The primary message expressed at the forum was that personalizing an e-tail Web site, and the marketing messages it sends out, to match individual e-shoppers preferences can encourage more online spending.
“Personalization is probably going to be the most important thing going forward,” said Bill Bass, senior vice president of e-commerce and international for click-and-catalog apparel company Lands’ End.
Reaching out to individual consumers, via e-mail and regular mail, is also crucial to building customer loyalty and sales, the Jupiter attendees said.
For example, Lands’ End has found that online sales peak immediately after the company’s catalogs are sent out to customers.
“We love the catalog division,” Bass said. “They are our favorite best buddies.”
Bass also said it is important to take advantage of each medium’s best attributes. He pointed out that catalogs are easier to use and more reliable than a Web site.
“I’ve never opened a catalog and not had photos show up,” Bass said.
The Internet, on the other hand, allows merchants to showcase a large selection of merchandise. E-tail sites also let consumers search for the products they want, Bass said.
Targeted e-mail is another worthy means to build loyalty. According to David Kleinberg, senior vice president of marketing for Digital Impact, the more targeted the mailings are to particular e-shoppers, the higher the response rate is.
Unfortunately, although some consumers are willing to provide personal information, others want to be left alone.
“The biggest barrier is that most people don’t want a relationship with me,” Terrance Finley, president of Booksamillion.com said.
Tell A Friend
Word of mouth is also proving to be a tremendous marketing tool, the attendees said. David Liu, president and chief executive officer TheKnot.com, said that 40 percent of traffic to the online wedding planning site comes through referral.
Peapod.com president and CEO Marc van Gelder agreed that word of mouth is important, saying that Peapod, which offers consumers US$20 off an order for referring a friend, believes its most loyal customers are those acquired via referral.

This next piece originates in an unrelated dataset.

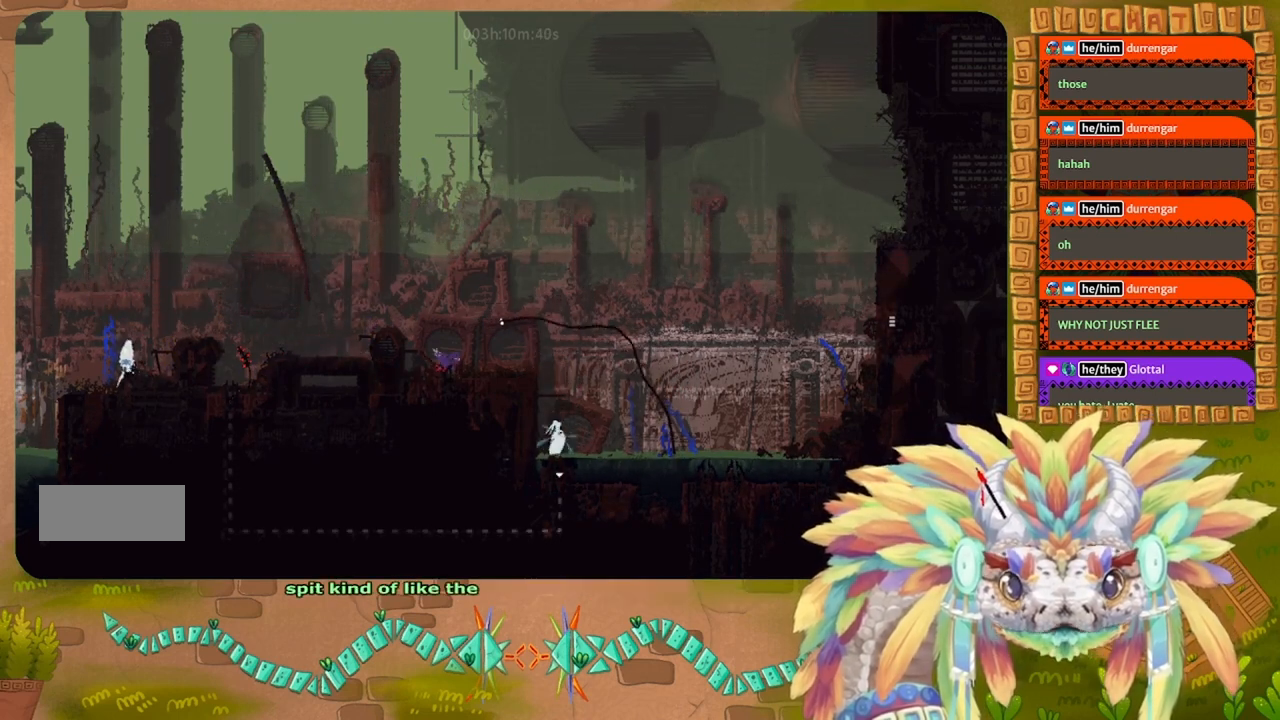
{"keys": ["right"], "events": []}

According to Bass, despite the current hype about wireless applications, Lands’ End decided that a wireless initiative would not help the company because wireless technology was not conducive to selling Lands’ End merchandise.

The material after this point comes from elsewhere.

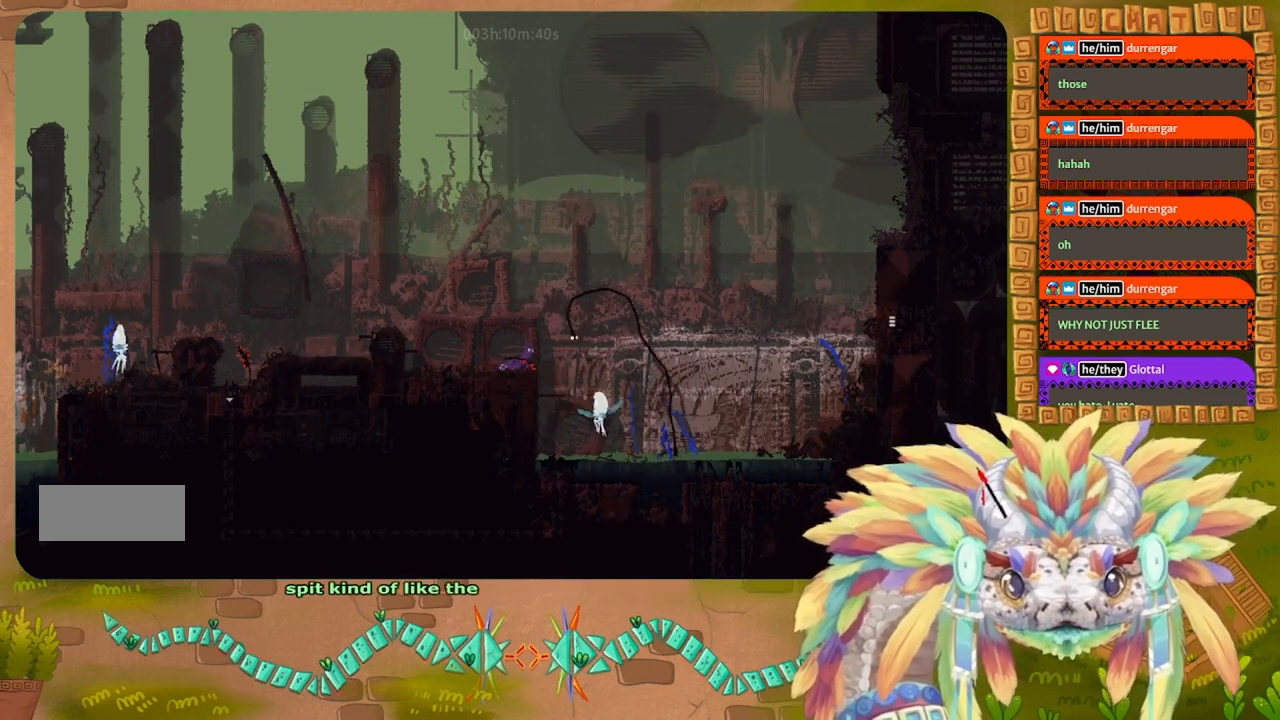
{"keys": ["j", "right"], "events": [[67, "j", "down"]]}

“Computers are much better for most of the shopping you want to do,” Bass said.
“Intellectually titillating” sales models, such as auctions and volume sales models where consumers get a lower price by pooling their purchases, are also not on Lands’ End’s agenda, Bass said.
Even if Web merchants are wise to follow basic sales principles developed in the brick-and-mortar world, they face special sales barriers found only on the Net.
For example, most consumers log on to the Internet only to make intended purchases, Jupiter analyst Heather Dougherty told the forum. Dougherty said that reaching consumers early in the purchasing cycle could help overcome that barrier.
Another barrier to Internet-based sales is that most consumers only visit a limited number of e-tailers each month. Jupiter found that during the first quarter of 2001, consumers visited an average of 4.2 e-tailers per month.